A German interior ministry security/intelligence report claimed that Turkey is covertly supporting Islamist militant groups in Syria and elsewhere.

Human rights groups have estimated that Russian forces have been responsible for more civilian deaths in Syria than Isis has.

See comment Which War, Mr Smith?

TURKEY: A suicide bomber killed at least 51 people and wounded 69 others in an attack on a Kurdish wedding party in Gaziantep, southern Turkey. The attacker is believed to have been a boy of 12 or 14 recruited by Isis.  Gaziantep is not far from the Syrian border and has a population of about 350,000 Syrian refugees.

11 people were killed and 220 wounded when three car-bomb attacks hit two police stations and a military vehicle.  Kurdish militants are suspected.

Prime minister Binali Yildirim criticised the EU, accusing it of failing to implement its side of the agreement about cross-Aegean migration.  The number of migrants arriving in Greece from Turkey since the attempted coup continues to rise.

Far East, Asia and Pacific

AUSTRALIA: Australia is to close its Manus Island migrant camp in Papua New Guinea, after that country’s supreme court ruled that the detentions were illegal.

HONG KONG: A thousand demonstrators rallied to protest when six candidates were disqualified from elections.

INDIA: The National Institute of Immunology has developed the world’s first vaccine against leprosy.  Trials will begin in five districts.  Over 200,000 new cases of leprosy are reported each year around the world, over half of them in India.

KOREA, NORTH: The Atomic Energy Institute claimed that it has restarted plutonium production for weapons development.  South Korea and the US criticised the activity as illegal.

PHILIPPINES: President Duterte threatened to leave the UN after it criticised his apparent endorsement of extra-judicial killings in the war on drugs.

America

USA: Mr Trump’s aide Paul Manafort resigned. A new advisor, Stephen Bannon, was brought in as campaign chief, and a new campaign manager, Kellyanne Conway, was appointed.

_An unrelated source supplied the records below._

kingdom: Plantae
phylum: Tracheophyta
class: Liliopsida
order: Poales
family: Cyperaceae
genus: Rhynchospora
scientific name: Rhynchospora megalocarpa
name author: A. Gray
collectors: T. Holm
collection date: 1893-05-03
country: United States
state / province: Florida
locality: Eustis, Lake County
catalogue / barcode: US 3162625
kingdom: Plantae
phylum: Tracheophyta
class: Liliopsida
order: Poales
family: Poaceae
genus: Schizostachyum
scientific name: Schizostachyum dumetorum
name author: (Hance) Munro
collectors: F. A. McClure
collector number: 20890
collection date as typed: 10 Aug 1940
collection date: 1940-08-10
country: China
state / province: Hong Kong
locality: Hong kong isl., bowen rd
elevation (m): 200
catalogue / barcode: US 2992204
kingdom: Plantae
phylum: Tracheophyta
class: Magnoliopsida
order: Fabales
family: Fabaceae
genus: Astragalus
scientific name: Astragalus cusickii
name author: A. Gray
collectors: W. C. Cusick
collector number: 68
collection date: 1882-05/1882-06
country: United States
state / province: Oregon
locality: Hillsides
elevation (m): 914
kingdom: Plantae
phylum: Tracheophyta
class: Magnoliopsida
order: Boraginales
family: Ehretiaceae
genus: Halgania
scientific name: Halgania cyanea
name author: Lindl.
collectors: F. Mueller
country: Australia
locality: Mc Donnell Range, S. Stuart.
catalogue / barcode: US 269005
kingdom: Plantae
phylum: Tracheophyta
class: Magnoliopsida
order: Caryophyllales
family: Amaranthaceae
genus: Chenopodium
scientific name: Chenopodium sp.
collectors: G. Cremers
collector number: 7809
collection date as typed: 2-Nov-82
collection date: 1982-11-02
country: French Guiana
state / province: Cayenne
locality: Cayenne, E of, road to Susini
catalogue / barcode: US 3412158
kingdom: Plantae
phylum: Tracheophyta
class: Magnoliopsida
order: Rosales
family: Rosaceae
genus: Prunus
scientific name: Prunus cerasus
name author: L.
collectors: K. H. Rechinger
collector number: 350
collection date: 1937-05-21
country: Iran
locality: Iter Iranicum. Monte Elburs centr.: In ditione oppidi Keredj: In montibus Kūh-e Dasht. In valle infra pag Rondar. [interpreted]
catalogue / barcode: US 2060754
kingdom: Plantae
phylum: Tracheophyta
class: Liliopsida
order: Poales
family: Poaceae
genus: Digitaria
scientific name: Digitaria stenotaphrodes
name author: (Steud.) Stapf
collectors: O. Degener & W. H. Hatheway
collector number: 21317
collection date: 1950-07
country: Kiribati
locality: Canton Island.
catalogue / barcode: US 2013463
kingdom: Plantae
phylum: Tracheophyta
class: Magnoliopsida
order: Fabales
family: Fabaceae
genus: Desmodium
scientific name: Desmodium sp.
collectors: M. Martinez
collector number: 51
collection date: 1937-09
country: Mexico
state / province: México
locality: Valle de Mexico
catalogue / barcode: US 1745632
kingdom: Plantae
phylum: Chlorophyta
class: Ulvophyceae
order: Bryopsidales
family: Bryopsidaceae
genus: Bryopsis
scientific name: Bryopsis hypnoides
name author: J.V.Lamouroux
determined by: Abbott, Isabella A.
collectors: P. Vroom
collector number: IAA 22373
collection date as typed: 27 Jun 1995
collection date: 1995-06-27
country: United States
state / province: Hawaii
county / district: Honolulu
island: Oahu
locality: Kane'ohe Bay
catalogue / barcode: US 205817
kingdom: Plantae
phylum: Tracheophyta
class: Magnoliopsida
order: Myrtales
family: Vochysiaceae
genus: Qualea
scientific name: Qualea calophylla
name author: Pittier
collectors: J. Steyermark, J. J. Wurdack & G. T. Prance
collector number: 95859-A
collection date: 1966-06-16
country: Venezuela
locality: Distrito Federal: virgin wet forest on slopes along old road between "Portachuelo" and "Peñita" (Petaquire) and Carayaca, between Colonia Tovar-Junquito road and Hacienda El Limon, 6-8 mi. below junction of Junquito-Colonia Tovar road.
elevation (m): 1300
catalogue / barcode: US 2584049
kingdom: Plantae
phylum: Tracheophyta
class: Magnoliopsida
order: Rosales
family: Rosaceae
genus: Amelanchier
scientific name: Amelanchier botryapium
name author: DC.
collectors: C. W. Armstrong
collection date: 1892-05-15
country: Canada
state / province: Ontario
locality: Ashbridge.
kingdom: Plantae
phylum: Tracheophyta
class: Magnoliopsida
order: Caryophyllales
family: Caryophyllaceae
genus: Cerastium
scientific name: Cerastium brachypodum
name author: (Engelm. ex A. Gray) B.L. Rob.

Further e-mails allegedly show that donors to the Clinton Foundation sought favours from the State Department.

A state of emergency was declared in California as wildfires sweep through southern parts of the drought-stricken state.  Over 82,000 people have been evacuated.

VENEZUELA: Over 2000 people every hour are crossing the border into Colombia to buy food.  Many of them (35,000 last week) do not return, driven into exile by inflation, food shortages and rampant crime in Venezuela.

President Maduro has ordered civil servants who voted against him to resign or be sacked.